__PROBLEM 1__
According to the passage on the Medicare therapy cap, how many cosponsors does the current bill to repeal the cap (HR 807) have?
__PROBLEM 2__
Continue the passage on the Medicare therapy cap, starting after its last sentence.

[[ PASSAGE TO READ, beginning ]]

Time is of The Essence

Granted, there are inevitable costs associated with a repeal, but—as history has taught us—those costs will only increase the longer Congress delays action. According to the APTA, “The [current] effort to end the therapy cap marks the 17th attempt to move away from what originally was intended to be a temporary provision adopted as part of the 1997 Balanced Budget Act.”

The updated medical review process shows promise.

But, Moore and other rehab therapy leaders are advocating for a more permanent fix. During his testimony on Capitol Hill, Moore referred to the manual medical review process changes implemented in 2015, noting that this update “set the stage for viable review programs that would ensure appropriate spending without resorting to caps.” Based on the overall success of these changes, he suggested replacing the cap with a "thoughtful medical review that is more targeted, ensures that care is delivered to more vulnerable patients, streamlines the ability to deliver that care, and ensures the long-term viability of the Medicare program.”

The Rehab Community Must Act Now

Language in the Balanced Budget Act indicated the cap would serve as a temporary fix until a better solution became available. By now—thanks to programs like PQRS, FLR, and manual medical review—we’ve collected enough data to support the importance of rehab therapy and solidify its role in the recovery and habilitation processes. With 177 cosponsors, the current bill to repeal the therapy cap (HR 807) has strong bipartisan support. That—coupled with the encouraging results of medical review update and strong grassroots efforts in all areas of the rehab therapy profession—puts our industry in the perfect position to create real change and maybe, just maybe, nix the therapy cap for good.

[[ PASSAGE TO READ, end ]]
[[ SOURCE DATA, beginning ]]

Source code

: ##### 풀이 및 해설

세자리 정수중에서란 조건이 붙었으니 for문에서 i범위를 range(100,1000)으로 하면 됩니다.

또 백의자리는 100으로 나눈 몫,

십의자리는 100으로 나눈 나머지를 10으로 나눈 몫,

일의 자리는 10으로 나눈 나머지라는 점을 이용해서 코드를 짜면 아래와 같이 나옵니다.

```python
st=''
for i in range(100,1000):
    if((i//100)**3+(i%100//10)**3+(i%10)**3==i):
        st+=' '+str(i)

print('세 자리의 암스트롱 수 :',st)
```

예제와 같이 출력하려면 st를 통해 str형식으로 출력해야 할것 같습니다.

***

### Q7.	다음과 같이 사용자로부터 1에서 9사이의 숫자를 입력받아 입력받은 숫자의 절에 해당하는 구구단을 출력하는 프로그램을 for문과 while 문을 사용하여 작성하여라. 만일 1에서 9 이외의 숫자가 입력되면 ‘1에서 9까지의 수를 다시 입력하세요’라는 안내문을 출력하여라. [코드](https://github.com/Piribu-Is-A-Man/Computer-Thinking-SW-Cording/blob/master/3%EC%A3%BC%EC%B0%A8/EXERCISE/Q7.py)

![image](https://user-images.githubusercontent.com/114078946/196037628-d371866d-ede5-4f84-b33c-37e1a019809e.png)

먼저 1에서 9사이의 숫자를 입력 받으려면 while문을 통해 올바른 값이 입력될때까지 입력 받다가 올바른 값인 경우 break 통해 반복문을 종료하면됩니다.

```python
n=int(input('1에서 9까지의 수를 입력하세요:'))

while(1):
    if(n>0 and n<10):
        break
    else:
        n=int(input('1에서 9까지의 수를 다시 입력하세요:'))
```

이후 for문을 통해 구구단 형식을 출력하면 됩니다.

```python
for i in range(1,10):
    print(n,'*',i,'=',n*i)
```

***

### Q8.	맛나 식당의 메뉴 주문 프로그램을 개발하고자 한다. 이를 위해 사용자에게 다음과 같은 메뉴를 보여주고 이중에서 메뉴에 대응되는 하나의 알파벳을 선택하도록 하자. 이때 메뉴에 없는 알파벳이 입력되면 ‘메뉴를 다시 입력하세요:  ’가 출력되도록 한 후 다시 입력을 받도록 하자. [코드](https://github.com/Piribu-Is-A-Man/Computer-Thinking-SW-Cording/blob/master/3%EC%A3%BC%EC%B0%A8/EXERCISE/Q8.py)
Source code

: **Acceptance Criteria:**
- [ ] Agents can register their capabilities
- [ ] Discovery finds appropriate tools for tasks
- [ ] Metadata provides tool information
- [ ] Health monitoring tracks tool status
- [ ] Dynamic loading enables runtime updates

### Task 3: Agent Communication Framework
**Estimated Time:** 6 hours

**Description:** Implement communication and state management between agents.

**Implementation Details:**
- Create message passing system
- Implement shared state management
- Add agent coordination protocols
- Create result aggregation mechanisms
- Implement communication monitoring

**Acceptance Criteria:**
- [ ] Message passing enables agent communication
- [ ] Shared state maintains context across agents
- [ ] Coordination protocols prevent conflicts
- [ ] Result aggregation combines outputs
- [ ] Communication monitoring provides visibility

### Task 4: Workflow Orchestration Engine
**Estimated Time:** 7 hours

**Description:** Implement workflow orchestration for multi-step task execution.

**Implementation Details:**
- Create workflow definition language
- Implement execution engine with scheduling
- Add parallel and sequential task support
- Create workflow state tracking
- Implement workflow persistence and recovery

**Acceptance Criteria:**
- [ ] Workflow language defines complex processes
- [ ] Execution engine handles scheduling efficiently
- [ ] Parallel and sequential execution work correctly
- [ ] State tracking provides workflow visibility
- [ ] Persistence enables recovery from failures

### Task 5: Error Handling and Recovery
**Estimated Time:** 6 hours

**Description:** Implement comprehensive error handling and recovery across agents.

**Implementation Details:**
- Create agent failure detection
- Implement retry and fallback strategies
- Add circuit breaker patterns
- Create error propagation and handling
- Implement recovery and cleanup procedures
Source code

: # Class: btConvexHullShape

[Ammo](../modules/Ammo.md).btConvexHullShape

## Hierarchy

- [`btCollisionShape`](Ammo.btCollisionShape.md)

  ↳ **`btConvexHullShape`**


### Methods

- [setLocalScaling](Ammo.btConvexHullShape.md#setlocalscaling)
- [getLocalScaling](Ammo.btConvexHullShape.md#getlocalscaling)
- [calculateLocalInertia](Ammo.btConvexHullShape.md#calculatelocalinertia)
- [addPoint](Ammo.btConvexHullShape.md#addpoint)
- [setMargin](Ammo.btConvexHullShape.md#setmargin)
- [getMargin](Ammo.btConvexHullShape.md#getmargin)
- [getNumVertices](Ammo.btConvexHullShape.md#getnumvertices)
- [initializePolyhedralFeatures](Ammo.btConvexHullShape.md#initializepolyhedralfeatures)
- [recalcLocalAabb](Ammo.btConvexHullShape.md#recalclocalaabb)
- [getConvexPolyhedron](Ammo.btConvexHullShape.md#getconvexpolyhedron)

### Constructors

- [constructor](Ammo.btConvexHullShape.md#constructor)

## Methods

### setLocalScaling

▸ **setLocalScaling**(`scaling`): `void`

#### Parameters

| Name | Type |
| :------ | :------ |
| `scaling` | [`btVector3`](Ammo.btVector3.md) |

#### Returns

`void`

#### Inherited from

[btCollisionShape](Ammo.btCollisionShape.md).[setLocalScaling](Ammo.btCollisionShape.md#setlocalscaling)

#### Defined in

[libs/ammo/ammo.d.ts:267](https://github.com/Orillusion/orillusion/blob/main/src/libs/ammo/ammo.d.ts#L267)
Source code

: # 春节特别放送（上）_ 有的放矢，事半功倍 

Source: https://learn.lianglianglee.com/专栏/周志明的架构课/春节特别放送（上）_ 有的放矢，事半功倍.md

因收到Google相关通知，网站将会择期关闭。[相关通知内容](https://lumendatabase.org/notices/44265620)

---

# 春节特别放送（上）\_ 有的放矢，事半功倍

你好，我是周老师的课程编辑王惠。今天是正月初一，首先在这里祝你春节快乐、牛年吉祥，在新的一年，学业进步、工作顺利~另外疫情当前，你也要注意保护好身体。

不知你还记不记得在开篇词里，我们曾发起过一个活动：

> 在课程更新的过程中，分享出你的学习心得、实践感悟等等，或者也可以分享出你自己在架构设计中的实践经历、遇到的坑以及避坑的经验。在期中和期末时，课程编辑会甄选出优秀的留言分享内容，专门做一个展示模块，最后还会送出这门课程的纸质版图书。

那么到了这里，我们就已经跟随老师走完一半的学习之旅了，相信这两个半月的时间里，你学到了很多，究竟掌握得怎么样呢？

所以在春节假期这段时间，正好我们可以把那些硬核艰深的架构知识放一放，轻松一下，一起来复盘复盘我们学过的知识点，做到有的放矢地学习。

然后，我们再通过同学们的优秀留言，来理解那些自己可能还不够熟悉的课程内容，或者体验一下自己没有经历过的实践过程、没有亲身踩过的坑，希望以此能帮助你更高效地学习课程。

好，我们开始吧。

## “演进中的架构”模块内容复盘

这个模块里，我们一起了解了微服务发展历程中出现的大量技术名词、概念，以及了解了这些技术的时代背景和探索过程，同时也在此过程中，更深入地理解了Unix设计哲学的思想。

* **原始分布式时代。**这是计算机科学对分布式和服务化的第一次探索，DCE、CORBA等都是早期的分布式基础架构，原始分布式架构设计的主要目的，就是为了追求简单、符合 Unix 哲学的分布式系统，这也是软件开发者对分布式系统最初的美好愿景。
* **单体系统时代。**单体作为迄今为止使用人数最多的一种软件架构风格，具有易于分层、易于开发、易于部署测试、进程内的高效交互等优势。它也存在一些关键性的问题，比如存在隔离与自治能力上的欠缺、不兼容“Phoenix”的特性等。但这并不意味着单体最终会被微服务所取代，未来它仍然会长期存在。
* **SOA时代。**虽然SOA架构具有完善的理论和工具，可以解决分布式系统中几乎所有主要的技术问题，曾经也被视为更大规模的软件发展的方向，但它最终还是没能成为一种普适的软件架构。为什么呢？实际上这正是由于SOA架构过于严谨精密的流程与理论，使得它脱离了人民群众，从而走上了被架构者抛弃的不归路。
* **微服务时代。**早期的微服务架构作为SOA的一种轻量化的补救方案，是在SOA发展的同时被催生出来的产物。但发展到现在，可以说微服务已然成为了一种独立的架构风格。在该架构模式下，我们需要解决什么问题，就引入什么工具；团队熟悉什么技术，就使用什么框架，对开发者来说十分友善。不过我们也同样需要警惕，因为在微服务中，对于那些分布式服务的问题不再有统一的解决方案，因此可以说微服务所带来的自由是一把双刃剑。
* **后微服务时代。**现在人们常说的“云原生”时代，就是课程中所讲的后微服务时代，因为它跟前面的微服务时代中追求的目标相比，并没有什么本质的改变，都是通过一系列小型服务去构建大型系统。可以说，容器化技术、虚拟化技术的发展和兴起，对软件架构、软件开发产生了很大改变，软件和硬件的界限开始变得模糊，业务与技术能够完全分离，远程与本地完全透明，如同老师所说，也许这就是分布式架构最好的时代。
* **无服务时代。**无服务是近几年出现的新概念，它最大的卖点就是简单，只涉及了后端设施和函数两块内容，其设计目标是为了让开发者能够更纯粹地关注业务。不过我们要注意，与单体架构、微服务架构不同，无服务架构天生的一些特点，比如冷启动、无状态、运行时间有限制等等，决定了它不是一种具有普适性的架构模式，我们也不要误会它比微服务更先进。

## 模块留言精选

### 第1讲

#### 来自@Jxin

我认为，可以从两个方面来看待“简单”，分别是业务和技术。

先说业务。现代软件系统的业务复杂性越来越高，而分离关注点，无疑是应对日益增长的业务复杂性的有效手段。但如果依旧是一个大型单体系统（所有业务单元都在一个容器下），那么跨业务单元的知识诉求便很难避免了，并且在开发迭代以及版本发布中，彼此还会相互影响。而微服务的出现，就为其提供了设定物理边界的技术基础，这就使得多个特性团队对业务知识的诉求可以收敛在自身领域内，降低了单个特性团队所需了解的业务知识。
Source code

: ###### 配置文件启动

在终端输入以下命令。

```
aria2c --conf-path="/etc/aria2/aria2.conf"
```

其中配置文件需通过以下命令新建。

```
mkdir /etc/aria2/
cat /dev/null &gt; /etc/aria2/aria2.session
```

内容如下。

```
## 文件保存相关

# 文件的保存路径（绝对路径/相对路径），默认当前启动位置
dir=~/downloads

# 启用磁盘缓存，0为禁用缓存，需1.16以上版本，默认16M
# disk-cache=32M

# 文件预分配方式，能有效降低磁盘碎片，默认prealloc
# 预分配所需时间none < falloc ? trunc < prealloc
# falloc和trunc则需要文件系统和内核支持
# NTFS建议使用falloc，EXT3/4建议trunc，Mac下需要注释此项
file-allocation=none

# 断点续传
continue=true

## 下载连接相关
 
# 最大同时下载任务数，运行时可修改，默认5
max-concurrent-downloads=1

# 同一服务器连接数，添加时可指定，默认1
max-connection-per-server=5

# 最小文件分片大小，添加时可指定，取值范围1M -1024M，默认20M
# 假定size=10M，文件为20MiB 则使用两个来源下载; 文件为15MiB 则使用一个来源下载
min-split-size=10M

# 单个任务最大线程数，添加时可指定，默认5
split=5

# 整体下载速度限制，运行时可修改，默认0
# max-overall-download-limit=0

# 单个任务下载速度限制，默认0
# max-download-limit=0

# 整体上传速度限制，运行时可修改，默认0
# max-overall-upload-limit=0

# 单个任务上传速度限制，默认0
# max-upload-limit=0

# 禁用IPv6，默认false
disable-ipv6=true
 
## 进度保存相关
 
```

[[ SOURCE DATA, end ]]

__EXERCISE RESULT 1__
177 cosponsors.

__EXERCISE RESULT 2__
Ready to stand up for your profession and join the movement? Here’s how you can take action right now:

  • Join APTA and stay up to date on advocacy efforts.
  • Be an active member of PTeam—APTA’s advocacy team.
  • Contact your representatives about repealing the Medicare therapy cap.
  • Visit www.apta.org/takeaction to stay current on various advocacy efforts.

Clearly, the American healthcare system is in flux. As Congress dukes it out over healthcare reform and insurance payers adjust their reimbursement models, fixing and removing outdated policies is inevitable. By advocating for this necessary change now, rehab therapists can help push the leviathan-sized healthcare reform process onward and upward. Sure, crushed velvet t-shirts and Doc Martins have made a comeback, but ’90s healthcare policy is less than fashionable. It’s time for CMS to get with the times—and that’ll only happen if the community stands together and rallies as a united front.